Le contenu de ces écoutes, ainsi que d'autres preuves potentielles, ne seront justement pas dévoilés dans l'immédiat. Ce lundi après-midi, François Fillon a fait savoir qu'il ne pouvait pour l'heure autoriser la perquisition des locaux de la DGSE, et donc faire suite à la demande en ce sens du juge Van Ruymbeke, déposée le 18 novembre.

Le Premier ministre invoque son incompétence décisionnelle pour justifier cette décision. "La déclassification temporaire de tout ou partie des locaux de la DGSE (...) ne peut recueillir mon accord", a-t-il expliqué. En outre, le chef du gouvernement invoque l'avis défavorable émis par le président de la Commission consultative du secret de la défense nationale" (CCSDN).
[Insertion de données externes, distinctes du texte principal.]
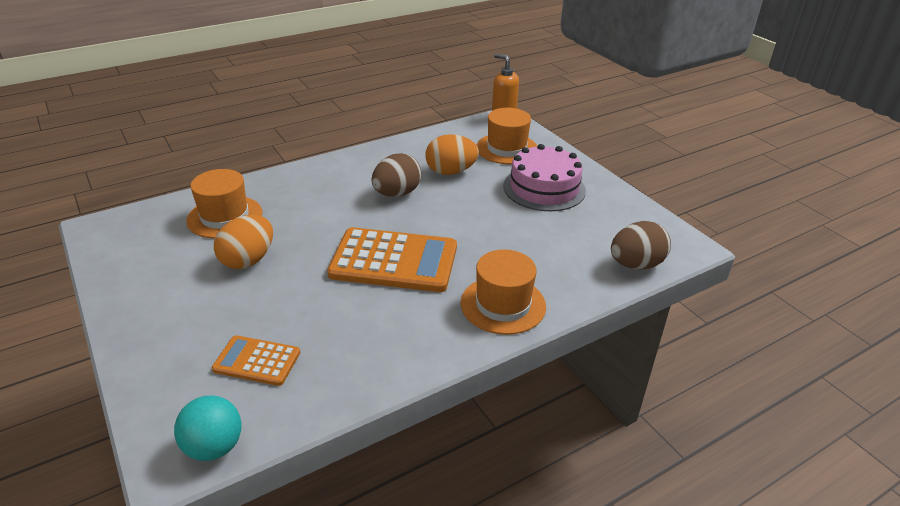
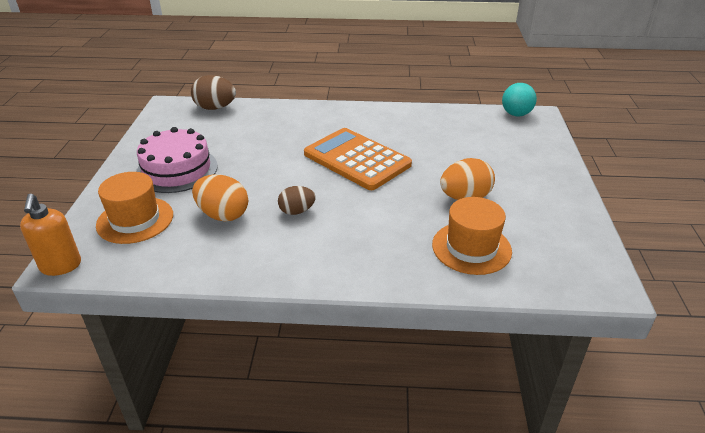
camera: 145 degrees left, 0 degrees up
(257, 361) = (482, 137): orange calculator -> none
(397, 193) = (297, 211): brown egg -> brown egg, size x0.64
(503, 304) = (319, 116): orange hat -> none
Pour en savoir plus sur les raisons juridiques de ce refus, cliquez ici.

Une nouvelle mission parlementaire sera-t-elle ouverte?

Cette hypothèse est envisageable. Jean-François Copé a ce lundi évoqué la possibilité de réouvrir une nouvelle enquête parlementaire, à défaut de réouvrir la précédente, close en mai.

Bernard Cazeneuve, le rapporteur PS de la première mission parlementaire, qui avait déjà exprimé ce souhait en octobre,y est toujours très favorable. Jean-Marc Ayrault, patron des députés PS, a ainsi exhorté le président de l'Assemblée nationale, Bernard Accoyer, d'accéder à cette demande.